---------- RECORDS FOR THIS TASK
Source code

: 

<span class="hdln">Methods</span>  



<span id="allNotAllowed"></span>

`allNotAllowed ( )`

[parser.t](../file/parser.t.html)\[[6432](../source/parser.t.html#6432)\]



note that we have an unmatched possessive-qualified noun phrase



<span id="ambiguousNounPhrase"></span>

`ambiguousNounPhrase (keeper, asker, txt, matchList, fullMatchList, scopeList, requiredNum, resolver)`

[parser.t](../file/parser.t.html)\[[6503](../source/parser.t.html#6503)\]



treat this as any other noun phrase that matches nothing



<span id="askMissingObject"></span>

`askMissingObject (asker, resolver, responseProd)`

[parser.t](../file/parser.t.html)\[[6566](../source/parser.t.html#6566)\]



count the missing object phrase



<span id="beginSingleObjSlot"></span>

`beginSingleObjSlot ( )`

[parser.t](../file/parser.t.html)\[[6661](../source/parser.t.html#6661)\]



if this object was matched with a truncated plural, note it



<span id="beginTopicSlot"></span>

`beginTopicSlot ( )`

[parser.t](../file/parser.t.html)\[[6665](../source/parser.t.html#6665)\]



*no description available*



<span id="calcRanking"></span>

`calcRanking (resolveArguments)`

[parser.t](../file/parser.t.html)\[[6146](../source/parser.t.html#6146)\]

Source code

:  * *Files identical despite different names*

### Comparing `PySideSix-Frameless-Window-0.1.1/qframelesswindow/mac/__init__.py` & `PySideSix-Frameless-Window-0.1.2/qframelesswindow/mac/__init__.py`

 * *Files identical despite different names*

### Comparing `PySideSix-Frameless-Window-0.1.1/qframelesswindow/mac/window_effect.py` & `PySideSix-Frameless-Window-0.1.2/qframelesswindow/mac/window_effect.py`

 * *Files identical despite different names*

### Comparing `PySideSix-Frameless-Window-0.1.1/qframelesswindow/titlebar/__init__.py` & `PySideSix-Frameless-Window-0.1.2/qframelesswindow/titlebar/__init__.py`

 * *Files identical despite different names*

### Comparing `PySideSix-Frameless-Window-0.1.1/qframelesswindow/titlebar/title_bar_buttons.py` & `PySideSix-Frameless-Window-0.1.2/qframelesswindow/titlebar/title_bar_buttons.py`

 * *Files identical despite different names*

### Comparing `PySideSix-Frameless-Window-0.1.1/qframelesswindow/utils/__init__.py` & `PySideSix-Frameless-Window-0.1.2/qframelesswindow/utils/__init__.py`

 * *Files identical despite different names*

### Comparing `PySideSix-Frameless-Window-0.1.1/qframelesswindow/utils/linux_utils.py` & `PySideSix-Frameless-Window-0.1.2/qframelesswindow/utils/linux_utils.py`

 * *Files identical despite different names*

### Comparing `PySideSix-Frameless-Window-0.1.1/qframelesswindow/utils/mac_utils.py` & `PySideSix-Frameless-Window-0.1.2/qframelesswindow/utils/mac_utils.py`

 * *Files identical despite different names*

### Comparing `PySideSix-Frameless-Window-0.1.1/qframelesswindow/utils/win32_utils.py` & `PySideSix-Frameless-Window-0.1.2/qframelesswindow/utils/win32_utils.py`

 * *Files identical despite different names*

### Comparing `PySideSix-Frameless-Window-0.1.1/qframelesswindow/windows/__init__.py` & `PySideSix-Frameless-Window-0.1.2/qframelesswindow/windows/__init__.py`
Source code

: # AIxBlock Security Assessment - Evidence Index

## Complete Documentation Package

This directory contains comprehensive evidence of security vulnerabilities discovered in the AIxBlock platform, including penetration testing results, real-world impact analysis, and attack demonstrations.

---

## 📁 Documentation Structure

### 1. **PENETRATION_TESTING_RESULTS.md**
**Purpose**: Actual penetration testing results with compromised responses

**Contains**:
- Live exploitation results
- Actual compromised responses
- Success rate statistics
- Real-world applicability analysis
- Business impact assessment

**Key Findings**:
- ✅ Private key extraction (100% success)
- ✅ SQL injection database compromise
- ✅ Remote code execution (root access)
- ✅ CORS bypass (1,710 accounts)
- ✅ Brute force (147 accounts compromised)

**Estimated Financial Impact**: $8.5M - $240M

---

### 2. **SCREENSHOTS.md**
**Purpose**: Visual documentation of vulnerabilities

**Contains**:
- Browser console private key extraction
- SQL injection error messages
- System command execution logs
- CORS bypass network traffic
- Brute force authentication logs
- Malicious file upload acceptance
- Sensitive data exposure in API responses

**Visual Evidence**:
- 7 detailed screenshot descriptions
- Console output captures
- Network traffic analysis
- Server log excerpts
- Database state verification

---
--------------------
Pick out every line in the material above that contains the string "CORS", matching case exactly.

- ✅ CORS bypass (1,710 accounts)
- CORS bypass network traffic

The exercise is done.